Using the information:
(A) In the essay on civilizations and ignorance, in what year did the author launch the UNESCO program "Integral Study of Silk Roads, Roads of Dialogue"?
(B) Resume the essay on civilizations and ignorance, picking up right after its final sentence.

### Document extract

Civilizations never Clash, Ignorance Does

Hattori Eiji

“Civilization and barbarism are incompatible. For barbarism means war, and civilization, peace,” said the 19th-century French writer Emile de Girardin.

If so, is the world now in a state of barbarism?

There is no sign of any termination of war in Palestine, Iraq or the Middle East, where one party has declared a “holy war,” and the other, a “war against terrorism,” each firmly believing, it seems, that they are the upholder of justice. At the opening of the 21st century, two fundamentalisms that had been going underground, manifested themselves. One is Islamic fundamentalism with Allah, the one true God, to whom people devote themselves. The other is neo-conservatism or American fundamentalism, whose adherents believe that Jesus Christ is the light fighting against darkness and that it is those with that light who can lead the world. For both of them, the other party is nothing but Satan. Neither of them, however, is aware that at the root of such dualistic theory of good and evil, is lurking the idea of Zoroastrianism that their own forerunners repudiated as heresy. There, Ahura Mazdah, God of light, and Angra Mainya, God of evil, engaged in an endless, desperate struggle.

Samuel P. Huntington’s hypothesis in his prophetic essay “The Clash of Civilizations?” published in 1993 seems to have turned into reality when we look at Palestine, Afghanistan, Chechnya, and Iraq. In fact this essay and his book published in 1996 have a defect of categorizing civilizations not in ethnic but in religious terms, discussing all the religions on the model of monotheism like Judaism, Christianity, and Islam. What he said, however, was noised abroad by the media, and took root in many leaders’ minds as an inevitable reality.

Now I’d like to make the following assertion: “Civilizations do not clash. It is ignorance that clashes.”

It is “ignorance of civilizations.” Regrettably such ignorance is now conspicuous among those in power, who are leading the world.

If we look at human history, we can see that “civilizations have consistently encountered one another, and have grown and developed through those encounters.”
That is what “dialogue between civilizations” means. Dialogue, in fact, indicates cross-fertilization, not negotiation.

It was in 1985 that I launched the UNESCO program “Integral Study of Silk Roads, Roads of Dialogue” which begins with following words: “The Silk roads, over land or sea, were above all, the routes of dialogue between civilizations.” In 1998, President Hatami of Iran proposed that the UN make 2001 “the International Year for Dialogue among civilizations.”

######
### Source material

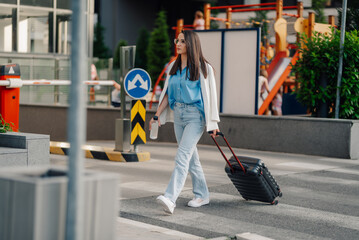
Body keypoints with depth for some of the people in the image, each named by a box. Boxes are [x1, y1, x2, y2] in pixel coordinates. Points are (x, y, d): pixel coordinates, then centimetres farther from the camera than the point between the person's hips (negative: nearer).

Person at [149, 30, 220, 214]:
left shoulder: (203, 67, -6)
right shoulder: (174, 66, 12)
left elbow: (210, 95, -7)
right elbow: (167, 92, 16)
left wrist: (213, 123, -10)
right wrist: (157, 114, 9)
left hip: (195, 116, -7)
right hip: (178, 114, 7)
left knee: (182, 156, -17)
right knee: (191, 157, 13)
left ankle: (170, 199, -26)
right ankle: (202, 195, 25)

######

Answers to the exercises:
(A) 1985

(B)
Now I’d like to cite three remarkable examples of such encounters between civilizations.

First, the Silk Road. This main artery of trade and interaction between civilizations, crossing Eurasia by land and connecting the 2nd century BC. It continued for 1,500 years, producing innumerable dialogues among civilizations, which laid the foundations of humankind’s current civilization. Japan is at the eastern extremity. What deserves special mention is that Mahayana (greater vehicle) Buddhism arose in the 1st century A.D. in Gandhara, now the northern part of Pakistan. Here Buddhism, which had only been a local religion, interacted with Hellenism, and Buddha images were created. Without this encounter, King Seimei of Kudara (Pechei in Korean), in the southern part of the Korean Peninsula, would not have presented the Japanese Emperor with a golden Buddha image in the 6th century, and Buddhism would not have been introduced to the Yamato Dynasty.

It is worth considering why the Silk Road survived for such a long period. In trading along the Silk Road, which could have become the route of incessant conflicts if people had just pursued profit, there was the idea of “mutual respect” and “living together,” which human beings seem to have forgotten in this modern and contemporary society. It was the route not for selling things to others but for seeking good things. Their way of trading was not monopolistic, but “sharing” so that all people involved could benefit — a relay system so to speak.

The second example I’d like to give is Byzantium. Since Constantine the First transferred the capital from Rome to this place in 330, renaming it Constantinople, the fusion of civilizations flowing in from every direction took place, and it enjoyed great prosperity as the capital of the Eastern Roman Empire for more than 1,000 years (or 1,500 years if we include the period after it became the capital of the Ottoman Empire in the 15th century). What should be noted is that Byzantium, never becoming a military power, remained always as the cultural center of the world, connecting with all the surrounding cultures. The Pax Romana (Roman Peace) ended after 400 years, and the Pax Mongolica (peace of the Mongol Empire that had extended its sway over Eurasia) came to an end after only 100 years. You could force a certain nation into submission, but you could never conquer its people’s minds. History shows us how ephemeral domination by power is. It also suggests the future of the country that emerged after World War II as a military superpower, yet goes on to make preemptive attacks.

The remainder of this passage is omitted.